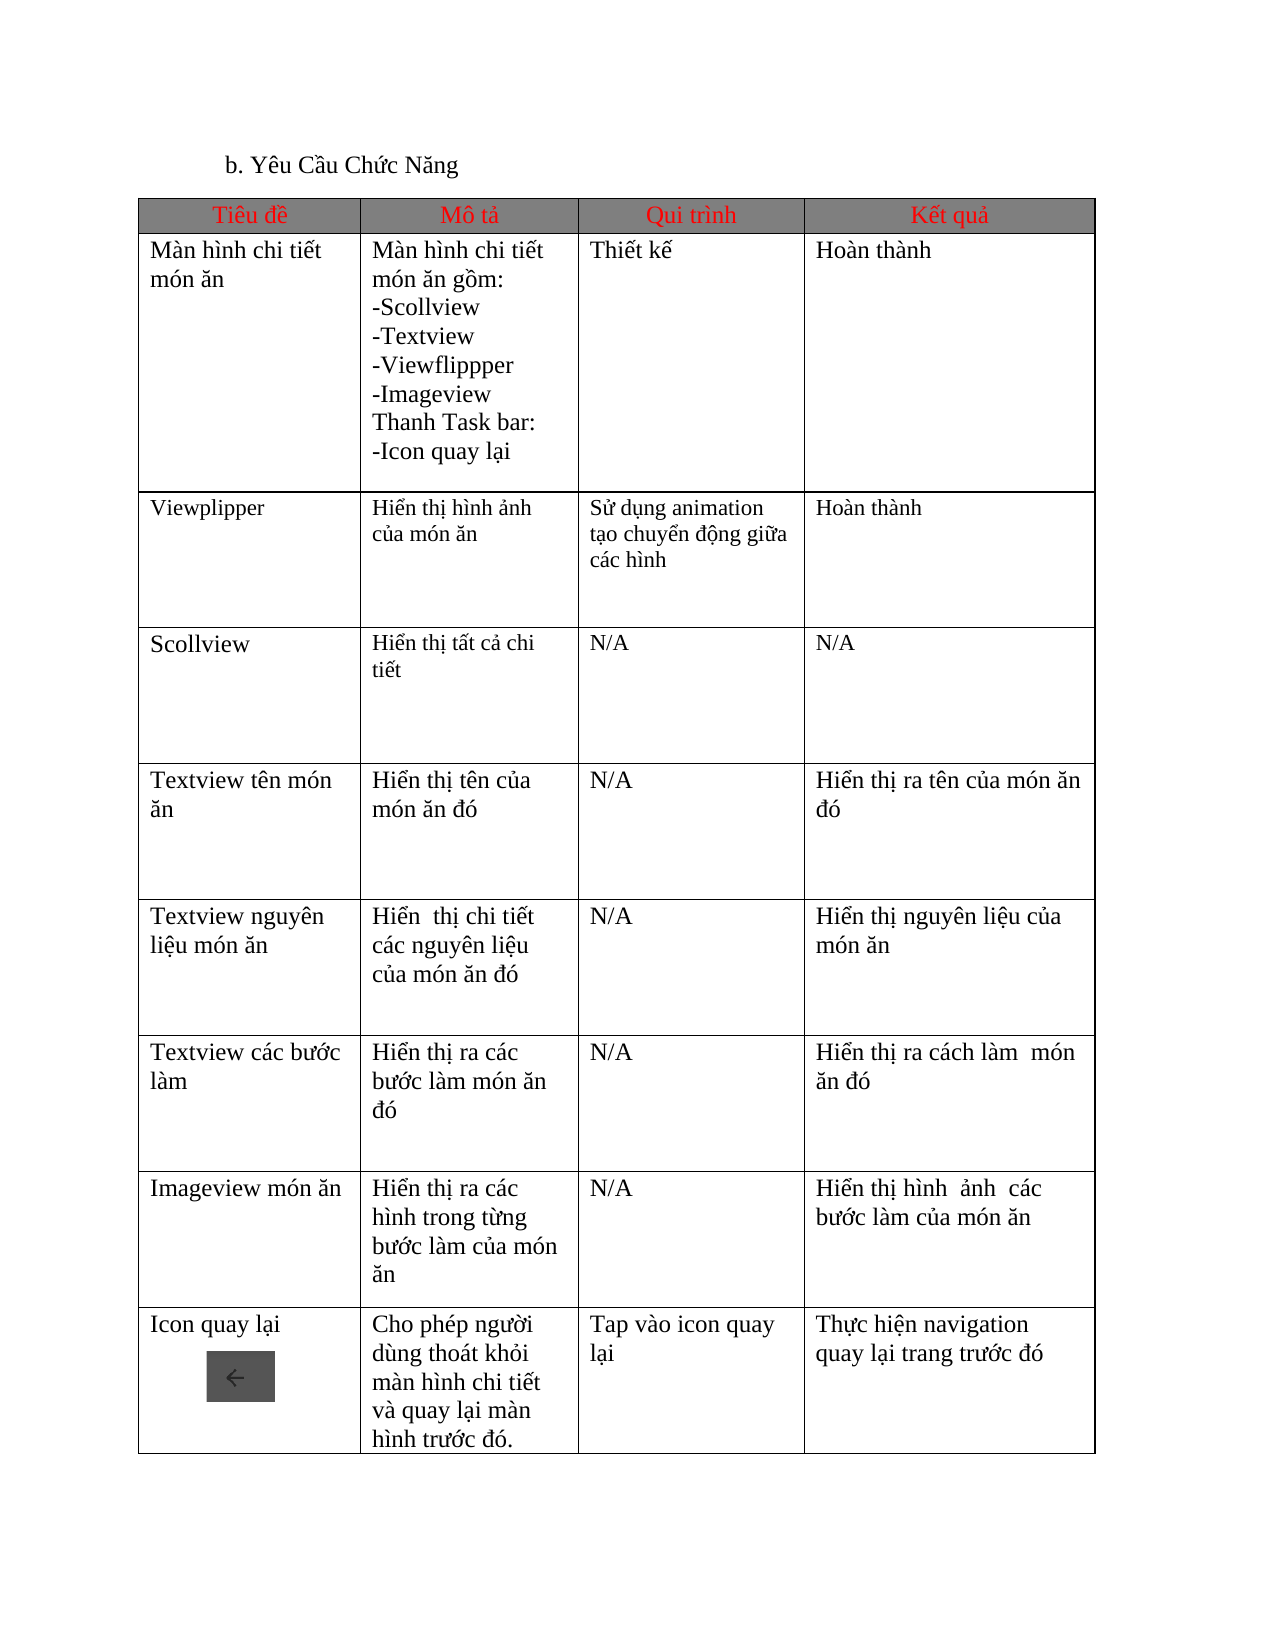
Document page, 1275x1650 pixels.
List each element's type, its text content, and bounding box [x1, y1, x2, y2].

table_cell Hiển thị tất cả chi tiết [361, 628, 578, 763]
table_cell Viewplipper [139, 493, 360, 627]
table_cell Hoàn thành [805, 493, 1094, 627]
table_cell Hiển thị ra cách làm món ăn đó [805, 1036, 1094, 1171]
table_cell Hoàn thành [805, 234, 1094, 491]
table_cell Tap vào icon quay lại [579, 1308, 804, 1453]
table_cell N/A [579, 764, 804, 899]
table_cell N/A [579, 628, 804, 763]
table_cell Sử dụng animation tạo chuyển động giữa các hình [579, 493, 804, 627]
table_cell Textview các bước làm [139, 1036, 360, 1171]
table_header Qui trình [579, 199, 804, 233]
table_cell Hiển thị ra các hình trong từng bước làm của món ăn [361, 1172, 578, 1307]
table_cell Hiển thị hình ảnh của món ăn [361, 493, 578, 627]
table_cell Hiển thị chi tiết các nguyên liệu của món ăn đó [361, 900, 578, 1035]
table_cell Màn hình chi tiết món ăn gồm: -Scollview -Textview -Viewflippper -Imageview Thanh Task bar: -Icon quay lại [361, 234, 578, 491]
table_cell Hiển thị nguyên liệu của món ăn [805, 900, 1094, 1035]
table_cell Imageview món ăn [139, 1172, 360, 1307]
table_cell Hiển thị tên của món ăn đó [361, 764, 578, 899]
table_cell Màn hình chi tiết món ăn [139, 234, 360, 491]
text b. Yêu Cầu Chức Năng [225, 150, 1125, 179]
table_cell Hiển thị ra tên của món ăn đó [805, 764, 1094, 899]
table_cell N/A [579, 1036, 804, 1171]
table_cell Scollview [139, 628, 360, 763]
table_cell Thiết kế [579, 234, 804, 491]
table_header Kết quả [805, 199, 1094, 233]
picture [206, 1351, 275, 1402]
table_cell Cho phép người dùng thoát khỏi màn hình chi tiết và quay lại màn hình trước đó. [361, 1308, 578, 1453]
table_cell Hiển thị hình ảnh các bước làm của món ăn [805, 1172, 1094, 1307]
table_cell Icon quay lại [139, 1308, 360, 1453]
table_cell Textview tên món ăn [139, 764, 360, 899]
table_header Mô tả [361, 199, 578, 233]
table_cell N/A [579, 900, 804, 1035]
table_cell N/A [579, 1172, 804, 1307]
table_cell Thực hiện navigation quay lại trang trước đó [805, 1308, 1094, 1453]
table_cell Textview nguyên liệu món ăn [139, 900, 360, 1035]
table_cell Hiển thị ra các bước làm món ăn đó [361, 1036, 578, 1171]
table_cell N/A [805, 628, 1094, 763]
table_header Tiêu đề [139, 199, 360, 233]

**Action item:**
Output nothing except an exact copy of the records above, with the images left out.

**Answer to this task:**
Document page, 1275x1650 pixels.
List each element's type, its text content, and bounding box [x1, y1, x2, y2].

table_cell Hiển thị tất cả chi tiết [361, 628, 578, 763]
table_cell Viewplipper [139, 493, 360, 627]
table_cell Hoàn thành [805, 493, 1094, 627]
table_cell Hiển thị ra cách làm món ăn đó [805, 1036, 1094, 1171]
table_cell Hoàn thành [805, 234, 1094, 491]
table_cell Tap vào icon quay lại [579, 1308, 804, 1453]
table_cell N/A [579, 764, 804, 899]
table_cell N/A [579, 628, 804, 763]
table_cell Sử dụng animation tạo chuyển động giữa các hình [579, 493, 804, 627]
table_cell Textview các bước làm [139, 1036, 360, 1171]
table_header Qui trình [579, 199, 804, 233]
table_cell Hiển thị ra các hình trong từng bước làm của món ăn [361, 1172, 578, 1307]
table_cell Hiển thị hình ảnh của món ăn [361, 493, 578, 627]
table_cell Hiển thị chi tiết các nguyên liệu của món ăn đó [361, 900, 578, 1035]
table_cell Màn hình chi tiết món ăn gồm: -Scollview -Textview -Viewflippper -Imageview Thanh Task bar: -Icon quay lại [361, 234, 578, 491]
table_cell Hiển thị nguyên liệu của món ăn [805, 900, 1094, 1035]
table_cell Imageview món ăn [139, 1172, 360, 1307]
table_cell Hiển thị tên của món ăn đó [361, 764, 578, 899]
table_cell Màn hình chi tiết món ăn [139, 234, 360, 491]
text b. Yêu Cầu Chức Năng [225, 150, 1125, 179]
table_cell Hiển thị ra tên của món ăn đó [805, 764, 1094, 899]
table_cell N/A [579, 1036, 804, 1171]
table_cell Scollview [139, 628, 360, 763]
table_cell Thiết kế [579, 234, 804, 491]
table_header Kết quả [805, 199, 1094, 233]
picture [206, 1351, 275, 1402]
table_cell Cho phép người dùng thoát khỏi màn hình chi tiết và quay lại màn hình trước đó. [361, 1308, 578, 1453]
table_cell Hiển thị hình ảnh các bước làm của món ăn [805, 1172, 1094, 1307]
table_cell Icon quay lại [139, 1308, 360, 1453]
table_cell Textview tên món ăn [139, 764, 360, 899]
table_header Mô tả [361, 199, 578, 233]
table_cell N/A [579, 900, 804, 1035]
table_cell N/A [579, 1172, 804, 1307]
table_cell Thực hiện navigation quay lại trang trước đó [805, 1308, 1094, 1453]
table_cell Textview nguyên liệu món ăn [139, 900, 360, 1035]
table_cell Hiển thị ra các bước làm món ăn đó [361, 1036, 578, 1171]
table_cell N/A [805, 628, 1094, 763]
table_header Tiêu đề [139, 199, 360, 233]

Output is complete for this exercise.